A Terra de cego e o outro
Autora: Clara Rios do Carmo
O que mais tenho ouvido nos últimos meses é “não vamos colocar política no meio disso”, “esse país não vai pra frente por causa de política”, “não vamos deixar a política dividir a família”. Talvez essas pessoas não tenham entendido que política é, justamente, nossa forma de lidar com o outro, é o modo como nos organizamos enquanto sociedade. Política é o que nos faz entender que somos parte de um todo, que a Terra não gira ao nosso redor – embora muitos ainda pensem que ela gira e, outros -ainda, que a Terra é plana.
Quando lembramos que esse outro existe, para além da nossa zona de conforto, passamos a perceber as desigualdades. Claro, não queremos notá-las. Não é nada agradável saber que, enquanto você escolhe seu cobertor e sua série favorita no Netflix, fora do seu condomínio alguém dorme na calçada, muitas vezes sem ter como se aquecer. Não é nada agradável lembrar que enquanto você janta um “spaghetti al pesto”, alguém revira o lixo para encontrar algum resto que sirva de alimento.
Também não é agradável saber que mais um dia se passa e o número de mortes por Covid-19 só cresce no Brasil. E aí manter os olhos abertos fica cada vez mais difícil… dói. Então os fechamos. E criamos bodes expiatórios como a mídia, o governante, o vizinho, para não carregar a tão grande culpa que também é de nossa responsabilidade.
Essa forma de agir – ou de não agir – é sempre política, porque tem consequências diretas na vida de outras pessoas que não necessariamente fazem parte do nosso círculo social mais próximo. Quando escolhemos deixar de olhar, deixamos também de pensar sobre e, então, contribuir para que aquela situação melhore. A partir do momento em que paramos de dar dignidade e nome a João Pedro e George, mais mortes como as deles acontecem e são banalizadas.

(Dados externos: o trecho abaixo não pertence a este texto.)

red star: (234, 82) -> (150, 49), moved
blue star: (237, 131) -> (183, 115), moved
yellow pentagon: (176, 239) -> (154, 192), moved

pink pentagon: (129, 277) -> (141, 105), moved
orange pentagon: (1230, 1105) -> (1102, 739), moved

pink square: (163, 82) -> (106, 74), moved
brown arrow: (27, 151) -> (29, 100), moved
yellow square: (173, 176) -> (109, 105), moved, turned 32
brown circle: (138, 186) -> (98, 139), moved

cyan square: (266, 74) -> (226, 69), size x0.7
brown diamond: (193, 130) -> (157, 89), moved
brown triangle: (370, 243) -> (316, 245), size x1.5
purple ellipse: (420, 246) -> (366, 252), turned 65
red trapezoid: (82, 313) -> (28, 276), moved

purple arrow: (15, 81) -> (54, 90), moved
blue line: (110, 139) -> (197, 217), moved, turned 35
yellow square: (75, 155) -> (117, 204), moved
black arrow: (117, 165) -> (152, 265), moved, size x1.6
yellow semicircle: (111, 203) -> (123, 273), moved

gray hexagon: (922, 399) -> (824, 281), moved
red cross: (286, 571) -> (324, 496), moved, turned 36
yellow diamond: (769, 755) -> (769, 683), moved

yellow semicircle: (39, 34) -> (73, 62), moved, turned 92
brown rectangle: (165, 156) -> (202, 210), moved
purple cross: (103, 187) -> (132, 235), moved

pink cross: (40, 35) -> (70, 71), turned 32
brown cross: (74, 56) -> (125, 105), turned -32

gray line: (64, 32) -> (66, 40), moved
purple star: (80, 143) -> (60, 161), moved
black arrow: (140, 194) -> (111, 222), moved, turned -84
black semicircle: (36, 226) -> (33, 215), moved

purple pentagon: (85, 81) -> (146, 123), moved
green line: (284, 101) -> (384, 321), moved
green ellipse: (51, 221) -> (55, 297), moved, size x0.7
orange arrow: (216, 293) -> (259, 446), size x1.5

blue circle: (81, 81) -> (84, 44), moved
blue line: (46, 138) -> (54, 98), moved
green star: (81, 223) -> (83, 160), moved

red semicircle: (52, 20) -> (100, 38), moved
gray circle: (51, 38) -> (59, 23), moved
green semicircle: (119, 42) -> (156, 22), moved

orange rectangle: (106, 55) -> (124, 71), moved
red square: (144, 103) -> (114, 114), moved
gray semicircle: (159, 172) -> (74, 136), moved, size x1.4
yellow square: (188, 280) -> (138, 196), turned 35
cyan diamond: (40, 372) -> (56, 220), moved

Quando vemos profissionais da imprensa serem agredidos e mudamos de canal, mais jornalistas exercem seu trabalho amedrontados. Quando mudamos de assunto quando alguém fala sobre uma questão polêmica, mais fechados na nossa própria bolha ficamos.
Quando aplaudimos de olhos fechados representantes de Estado que demonstram a mais falta de empatia com os mortos pela Covid-19, desrespeito à democracia e aos direitos humanos, além de alusões a movimentos totalitários, racistas e neonazistas, somos, sim, coniventes com todas essas desigualdades.
Minha boca agora pode estar coberta por uma máscara, mas eu não vou fechar os olhos. Não, eu não vou fingir que nada acontece. Em terra de cego, quem tem olho, olha para o outro!
Clara Rios do Carmo é jornalista e professora.